Established AI leaders continue to raise massive new rounds for their new startups.
David Silver, the British AI researcher who served as VP of Reinforcement Learning at Google DeepMind, has closed a $1.1 billion seed round for his London-based startup Ineffable Intelligence, valuing the company at $5.1 billion post-money. It is the largest seed round ever raised by a European startup.
The round was co-led by Sequoia Capital — with partners Alfred Lin and Sonya Huang on the deal — and Lightspeed Venture Partners. Additional backers include Evantic Capital, UK Sovereign AI, and Index Ventures. Silver quietly left Google DeepMind in late 2025 after a period of sabbatical, and Ineffable Intelligence was formally registered at Companies House in January 2026.
Who Is David Silver?
Silver is one of the most decorated AI researchers of his generation. He joined DeepMind at its founding in 2010 and pioneered the combination of reinforcement learning with deep learning — a pairing that produced some of the most celebrated AI milestones of the past decade. He led the team behind AlphaGo, the first AI system to defeat a world champion Go player, and subsequently AlphaZero and MuZero — systems that mastered chess, shogi, and Go without any human-provided gameplay data. He is also a professor at University College London, where his reinforcement learning courses became widely followed in the research community.
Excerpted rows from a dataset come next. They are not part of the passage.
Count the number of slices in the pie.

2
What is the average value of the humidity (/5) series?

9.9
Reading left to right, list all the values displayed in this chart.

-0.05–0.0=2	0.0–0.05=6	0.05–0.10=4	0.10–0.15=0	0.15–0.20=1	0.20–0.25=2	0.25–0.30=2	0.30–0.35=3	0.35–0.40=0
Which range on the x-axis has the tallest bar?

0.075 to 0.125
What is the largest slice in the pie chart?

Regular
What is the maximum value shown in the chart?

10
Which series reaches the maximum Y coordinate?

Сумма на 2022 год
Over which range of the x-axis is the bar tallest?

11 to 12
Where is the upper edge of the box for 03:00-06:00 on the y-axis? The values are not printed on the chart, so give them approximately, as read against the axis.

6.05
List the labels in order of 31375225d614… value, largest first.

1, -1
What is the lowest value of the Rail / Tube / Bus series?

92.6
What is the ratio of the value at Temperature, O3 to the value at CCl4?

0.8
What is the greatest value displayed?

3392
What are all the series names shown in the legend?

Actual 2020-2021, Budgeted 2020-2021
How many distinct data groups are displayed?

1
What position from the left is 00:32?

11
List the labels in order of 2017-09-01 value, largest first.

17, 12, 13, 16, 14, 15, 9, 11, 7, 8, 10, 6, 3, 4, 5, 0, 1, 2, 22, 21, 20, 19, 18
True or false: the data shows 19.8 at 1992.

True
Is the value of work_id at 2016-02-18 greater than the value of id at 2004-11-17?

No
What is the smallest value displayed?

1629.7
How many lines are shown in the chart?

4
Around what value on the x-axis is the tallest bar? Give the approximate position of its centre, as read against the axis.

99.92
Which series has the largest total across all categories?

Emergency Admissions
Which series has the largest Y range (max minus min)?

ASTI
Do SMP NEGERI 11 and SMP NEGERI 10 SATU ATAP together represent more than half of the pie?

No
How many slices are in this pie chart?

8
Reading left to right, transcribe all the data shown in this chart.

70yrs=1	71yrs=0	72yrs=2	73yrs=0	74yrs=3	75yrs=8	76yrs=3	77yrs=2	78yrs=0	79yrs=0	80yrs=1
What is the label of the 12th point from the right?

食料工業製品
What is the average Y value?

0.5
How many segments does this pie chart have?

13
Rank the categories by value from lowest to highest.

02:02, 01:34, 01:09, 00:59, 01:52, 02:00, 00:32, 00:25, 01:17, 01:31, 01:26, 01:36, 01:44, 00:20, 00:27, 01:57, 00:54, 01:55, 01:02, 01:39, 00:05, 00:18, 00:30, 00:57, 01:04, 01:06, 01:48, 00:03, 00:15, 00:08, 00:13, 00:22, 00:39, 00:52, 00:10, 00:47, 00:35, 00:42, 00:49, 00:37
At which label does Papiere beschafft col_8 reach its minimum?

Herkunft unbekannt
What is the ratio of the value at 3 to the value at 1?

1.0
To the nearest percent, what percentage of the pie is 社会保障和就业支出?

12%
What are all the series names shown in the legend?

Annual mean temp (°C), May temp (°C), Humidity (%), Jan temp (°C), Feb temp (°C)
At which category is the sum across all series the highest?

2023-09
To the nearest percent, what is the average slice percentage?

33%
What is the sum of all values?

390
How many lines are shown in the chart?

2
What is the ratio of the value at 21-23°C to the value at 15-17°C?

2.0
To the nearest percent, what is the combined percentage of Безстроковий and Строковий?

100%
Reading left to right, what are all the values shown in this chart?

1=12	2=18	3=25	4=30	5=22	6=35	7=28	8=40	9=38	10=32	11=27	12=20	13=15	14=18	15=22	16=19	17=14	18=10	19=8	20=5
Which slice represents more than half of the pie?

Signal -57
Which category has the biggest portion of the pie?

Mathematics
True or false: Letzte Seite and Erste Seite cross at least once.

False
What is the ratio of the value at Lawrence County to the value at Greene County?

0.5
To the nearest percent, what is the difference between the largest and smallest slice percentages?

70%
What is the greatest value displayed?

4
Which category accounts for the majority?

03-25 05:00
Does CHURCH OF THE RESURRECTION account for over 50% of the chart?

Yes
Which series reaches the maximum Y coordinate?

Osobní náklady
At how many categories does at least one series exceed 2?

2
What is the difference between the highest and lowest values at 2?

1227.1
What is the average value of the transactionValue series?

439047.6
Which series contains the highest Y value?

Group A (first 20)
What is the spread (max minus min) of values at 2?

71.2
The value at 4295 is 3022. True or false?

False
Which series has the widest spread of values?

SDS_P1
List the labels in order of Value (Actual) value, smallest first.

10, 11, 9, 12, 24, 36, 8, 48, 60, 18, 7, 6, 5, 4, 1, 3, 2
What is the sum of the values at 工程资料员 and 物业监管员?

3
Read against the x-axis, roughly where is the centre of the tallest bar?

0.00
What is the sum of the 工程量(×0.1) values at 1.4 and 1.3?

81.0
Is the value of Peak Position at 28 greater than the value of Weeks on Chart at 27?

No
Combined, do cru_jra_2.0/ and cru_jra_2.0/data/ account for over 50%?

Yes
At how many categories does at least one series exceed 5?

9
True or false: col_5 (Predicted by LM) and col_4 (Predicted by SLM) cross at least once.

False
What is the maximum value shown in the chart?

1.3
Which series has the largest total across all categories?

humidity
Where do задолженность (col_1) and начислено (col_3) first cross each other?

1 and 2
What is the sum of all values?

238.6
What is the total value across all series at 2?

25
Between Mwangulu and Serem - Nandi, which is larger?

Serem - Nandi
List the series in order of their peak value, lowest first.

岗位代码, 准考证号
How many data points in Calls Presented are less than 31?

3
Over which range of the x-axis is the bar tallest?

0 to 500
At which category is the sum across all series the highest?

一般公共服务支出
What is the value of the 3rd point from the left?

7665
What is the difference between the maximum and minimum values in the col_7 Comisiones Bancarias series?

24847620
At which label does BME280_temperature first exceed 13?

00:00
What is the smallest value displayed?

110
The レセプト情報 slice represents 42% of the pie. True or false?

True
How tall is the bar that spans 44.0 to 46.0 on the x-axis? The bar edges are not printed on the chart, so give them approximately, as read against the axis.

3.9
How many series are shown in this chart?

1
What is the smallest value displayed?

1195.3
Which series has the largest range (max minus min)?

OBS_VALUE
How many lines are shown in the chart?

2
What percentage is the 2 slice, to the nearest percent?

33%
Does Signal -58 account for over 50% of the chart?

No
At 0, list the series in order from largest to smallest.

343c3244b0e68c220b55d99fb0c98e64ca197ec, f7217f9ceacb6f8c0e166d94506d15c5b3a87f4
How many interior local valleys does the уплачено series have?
Before his AI career, Silver co-founded Elixir Studios, a video games company, where he served as CTO. His background in interactive systems — environments where agents must act and respond in real time — arguably laid the groundwork for his later obsession with learning through experience rather than from static data.
The Bet Against LLMs
Ineffable Labs is not building another large language model. Silver’s thesis is that reinforcement learning — training AI agents through trial, error, and reward rather than ingestion of pre-existing human data — is a more viable path to genuine superintelligence than scaling transformers on text. The company’s stated mission is to build a “superlearner” that discovers all knowledge from its own experience.
This is a direct counterpoint to the dominant approach in the industry. As some researchers have noted, while LLMs have delivered remarkable capabilities, they remain fundamentally constrained by the quality and scope of their training data. Silver believes the next leap requires systems that can generate their own knowledge by interacting with the world.
The challenge is real. AlphaGo operated in closed, rule-defined environments — Go has clear boundaries, perfect information, and unambiguous outcomes. Applying RL to the open-ended messiness of the real world is significantly harder. That difficulty is, at least partly, why the capital requirement is so large: building simulated environments robust enough to train general-purpose RL agents demands compute infrastructure rivaling the largest LLM training runs.
A Watershed Moment for European AI
The scale of the round lands at a moment of growing ambition in European AI. Several prominent researchers who built foundational technologies at major labs — including Mistral AI’s Arthur Mensch, formerly of Google DeepMind, and Meta’s former chief scientist Yann LeCun, who has founded AMI Labs — have struck out on their own in recent years. Previously, OpenAI CTO Mira Murati had founded Thinking Machines, and OpenAI’s Chief Scientist Ilya Sutskever had founded SSI.
For the UK specifically, Ineffable deal is symbolic as much as financial. Frontier AI development has historically concentrated in San Francisco. A $1.1 billion seed round anchored in London, backed by the most prominent US venture firms, signals that geography is becoming less determinative — at least when the founder’s track record is exceptional enough.
Not everyone is uncritically bullish on rounds of this size. Google DeepMind CEO Demis Hassabis has previously himself flagged concerns about AI seed rounds at astronomical valuations for companies with no product. Silver’s company fits that description — Ineffable has no product, no revenue, and no public roadmap. What it has is a thesis, a team of experienced researchers, and a founder whose prior work changed how the world thinks about machine intelligence.
What Comes Next
Sequoia’s Alfred Lin and Sonya Huang reportedly flew to London personally to secure the deal — a rare gesture that signals how competitive VC firms are to back elite researchers leaving major labs. With over a billion dollars now in the bank, first model benchmarks are anticipated by late 2026.
Whether Silver can translate the closed-world success of AlphaZero into a genuinely general-purpose system remains the open question — and the one that $1.1 billion of investor capital suggests, at least some of the smartest money in venture thinks he can answer.